Personalized, Integrative Approach
Your healing journey is unique, and so is the approach I take. I may integrate additional therapeutic techniques based on your needs, such as:
Parts Work (Internal Family Systems): To address inner conflicts and create harmony between different parts of yourself.
Breathwork: To help regulate your nervous system and release stored tension.
Mindfulness Practices: To increase self-awareness and cultivate a sense of calm and presence.

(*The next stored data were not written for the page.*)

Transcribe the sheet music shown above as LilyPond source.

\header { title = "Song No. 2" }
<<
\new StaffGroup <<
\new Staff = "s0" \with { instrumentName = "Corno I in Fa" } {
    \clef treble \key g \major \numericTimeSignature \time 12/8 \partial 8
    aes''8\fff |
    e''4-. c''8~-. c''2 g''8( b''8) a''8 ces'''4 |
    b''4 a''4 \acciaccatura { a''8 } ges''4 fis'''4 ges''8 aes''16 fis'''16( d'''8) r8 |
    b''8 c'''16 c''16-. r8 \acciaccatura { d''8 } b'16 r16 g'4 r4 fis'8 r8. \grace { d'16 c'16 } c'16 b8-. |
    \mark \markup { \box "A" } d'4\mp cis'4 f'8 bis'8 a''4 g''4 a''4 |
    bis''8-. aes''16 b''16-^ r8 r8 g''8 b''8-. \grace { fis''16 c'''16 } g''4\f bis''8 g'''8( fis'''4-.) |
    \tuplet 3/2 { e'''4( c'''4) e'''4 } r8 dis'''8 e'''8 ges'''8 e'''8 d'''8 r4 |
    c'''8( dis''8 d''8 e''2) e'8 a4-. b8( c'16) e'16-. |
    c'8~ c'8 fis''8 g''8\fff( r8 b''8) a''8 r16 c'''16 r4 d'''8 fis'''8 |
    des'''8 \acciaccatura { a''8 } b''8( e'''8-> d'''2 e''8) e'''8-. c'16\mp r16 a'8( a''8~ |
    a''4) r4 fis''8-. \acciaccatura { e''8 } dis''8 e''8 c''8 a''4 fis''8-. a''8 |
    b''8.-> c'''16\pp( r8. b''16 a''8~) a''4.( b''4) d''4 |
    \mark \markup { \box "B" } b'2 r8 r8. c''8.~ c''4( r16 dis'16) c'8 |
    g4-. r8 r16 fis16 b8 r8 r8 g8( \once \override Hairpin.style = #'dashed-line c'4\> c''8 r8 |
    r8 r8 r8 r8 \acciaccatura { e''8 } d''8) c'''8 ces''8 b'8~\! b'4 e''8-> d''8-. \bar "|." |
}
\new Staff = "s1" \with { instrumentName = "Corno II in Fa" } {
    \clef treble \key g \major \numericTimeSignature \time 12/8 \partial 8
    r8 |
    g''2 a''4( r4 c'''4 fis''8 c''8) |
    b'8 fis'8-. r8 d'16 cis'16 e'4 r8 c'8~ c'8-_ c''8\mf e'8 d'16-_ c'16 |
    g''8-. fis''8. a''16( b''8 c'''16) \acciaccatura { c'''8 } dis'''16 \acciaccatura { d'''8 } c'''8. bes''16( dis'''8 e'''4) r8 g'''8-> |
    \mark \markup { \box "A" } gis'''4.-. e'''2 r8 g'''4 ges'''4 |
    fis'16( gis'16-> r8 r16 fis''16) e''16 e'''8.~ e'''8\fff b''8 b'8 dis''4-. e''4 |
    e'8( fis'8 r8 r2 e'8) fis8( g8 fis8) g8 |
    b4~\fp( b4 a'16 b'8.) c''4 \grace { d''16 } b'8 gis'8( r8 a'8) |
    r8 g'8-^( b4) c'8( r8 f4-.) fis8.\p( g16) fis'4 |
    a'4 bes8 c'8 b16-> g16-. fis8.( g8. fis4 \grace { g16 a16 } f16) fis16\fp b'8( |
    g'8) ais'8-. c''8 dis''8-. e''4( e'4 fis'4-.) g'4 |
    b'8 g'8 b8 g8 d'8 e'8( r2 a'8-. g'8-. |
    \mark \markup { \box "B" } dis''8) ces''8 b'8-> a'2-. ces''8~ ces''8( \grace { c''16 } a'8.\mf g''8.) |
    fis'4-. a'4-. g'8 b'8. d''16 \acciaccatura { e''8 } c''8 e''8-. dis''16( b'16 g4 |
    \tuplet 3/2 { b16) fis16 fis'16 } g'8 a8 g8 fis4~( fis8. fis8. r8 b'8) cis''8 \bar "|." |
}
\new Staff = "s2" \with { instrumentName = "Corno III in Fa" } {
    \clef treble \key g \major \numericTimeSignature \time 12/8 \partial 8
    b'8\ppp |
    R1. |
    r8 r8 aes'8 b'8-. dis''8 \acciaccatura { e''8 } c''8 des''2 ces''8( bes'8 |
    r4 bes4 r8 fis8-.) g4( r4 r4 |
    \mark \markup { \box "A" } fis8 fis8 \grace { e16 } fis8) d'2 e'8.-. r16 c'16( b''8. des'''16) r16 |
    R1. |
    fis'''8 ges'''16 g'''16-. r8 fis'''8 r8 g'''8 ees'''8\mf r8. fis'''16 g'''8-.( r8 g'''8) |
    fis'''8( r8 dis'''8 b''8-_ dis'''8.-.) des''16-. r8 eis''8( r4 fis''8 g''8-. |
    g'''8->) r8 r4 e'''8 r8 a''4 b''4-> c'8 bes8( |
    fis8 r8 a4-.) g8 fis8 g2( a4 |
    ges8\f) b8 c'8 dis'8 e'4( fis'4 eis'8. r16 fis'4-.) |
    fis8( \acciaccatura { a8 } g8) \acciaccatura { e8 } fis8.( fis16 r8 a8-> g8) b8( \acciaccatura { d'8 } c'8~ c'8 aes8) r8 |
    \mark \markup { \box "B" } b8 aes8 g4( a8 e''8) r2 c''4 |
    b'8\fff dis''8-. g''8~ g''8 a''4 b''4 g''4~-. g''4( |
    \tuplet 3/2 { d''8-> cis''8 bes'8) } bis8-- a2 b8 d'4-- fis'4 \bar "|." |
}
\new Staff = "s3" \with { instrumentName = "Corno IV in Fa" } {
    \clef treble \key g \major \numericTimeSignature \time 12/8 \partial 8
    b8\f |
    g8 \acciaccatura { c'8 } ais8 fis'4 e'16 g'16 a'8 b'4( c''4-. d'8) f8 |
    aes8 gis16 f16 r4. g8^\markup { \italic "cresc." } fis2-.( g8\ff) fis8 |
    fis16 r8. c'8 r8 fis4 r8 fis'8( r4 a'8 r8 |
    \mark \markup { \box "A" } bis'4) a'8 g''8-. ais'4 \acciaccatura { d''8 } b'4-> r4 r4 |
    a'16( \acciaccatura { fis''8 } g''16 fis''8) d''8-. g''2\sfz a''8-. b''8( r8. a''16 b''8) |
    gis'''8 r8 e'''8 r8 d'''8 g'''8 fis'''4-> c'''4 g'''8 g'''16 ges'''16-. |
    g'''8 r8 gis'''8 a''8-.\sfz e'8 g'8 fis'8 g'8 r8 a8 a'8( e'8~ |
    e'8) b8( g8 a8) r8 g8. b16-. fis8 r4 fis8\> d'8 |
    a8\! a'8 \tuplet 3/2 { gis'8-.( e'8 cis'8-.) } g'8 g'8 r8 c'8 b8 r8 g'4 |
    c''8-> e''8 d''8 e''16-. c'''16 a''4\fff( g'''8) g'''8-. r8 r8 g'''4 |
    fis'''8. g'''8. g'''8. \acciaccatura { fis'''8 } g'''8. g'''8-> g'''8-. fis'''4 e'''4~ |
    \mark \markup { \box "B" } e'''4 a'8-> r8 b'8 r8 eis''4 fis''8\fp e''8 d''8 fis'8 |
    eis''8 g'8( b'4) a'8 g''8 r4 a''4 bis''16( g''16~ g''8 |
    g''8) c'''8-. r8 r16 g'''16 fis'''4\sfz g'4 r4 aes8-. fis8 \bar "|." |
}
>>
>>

DBT and/or CBT: To help stabilize and regulate painful emotions or undesired behaviors, and build distress tolerance
HAES/Intuitive Eating Principles: To integrate understanding, compassion, and distress tolerance towards disordered eating thoughts or behaviors, if applicable
This personalized approach ensures that each session is tailored specifically to your healing goals and emotional needs.
Is EMDR right for me?
If you have experienced trauma, you know firsthand how paralyzing it can be. Any person or event that triggers a reminder of the trauma can mean the difference between being able to function or completely shutting down, losing control, or running away. Our brain’s natural defense mechanism in a life and death or otherwise terrifying situation is to activate its flight, fright, or freeze response as a way of ensuring our survival. While that autonomic response helps us survive during that event, it can greatly inhibit our quality of life when it overreacts across future settings. EMDR differs from traditional forms of talk therapy in that the client is not required to provide detailed narratives of the trauma story and therefore is not triggered in the same way they otherwise may be. For some clients who are reluctant to have to relive the trauma through detailed expression, EMDR provides a welcome alternative. If you have noticed a lack of ability to maintain a sense of calm no matter how hard you try and you believe it may be related to painful events you have experienced, EMDR can be a great treatment option for you. This is especially true if you have tried other forms of treatment, gained a conceptual understanding of where this stress and/or anxiety response is coming from, learned ways of coping, but still have been unable to move forward and gain relief from your symptoms. EMDR is one of the few therapeutic treatments that is able to tap into our neurological processes in a way that produces lasting, healing change from even the darkest of memories.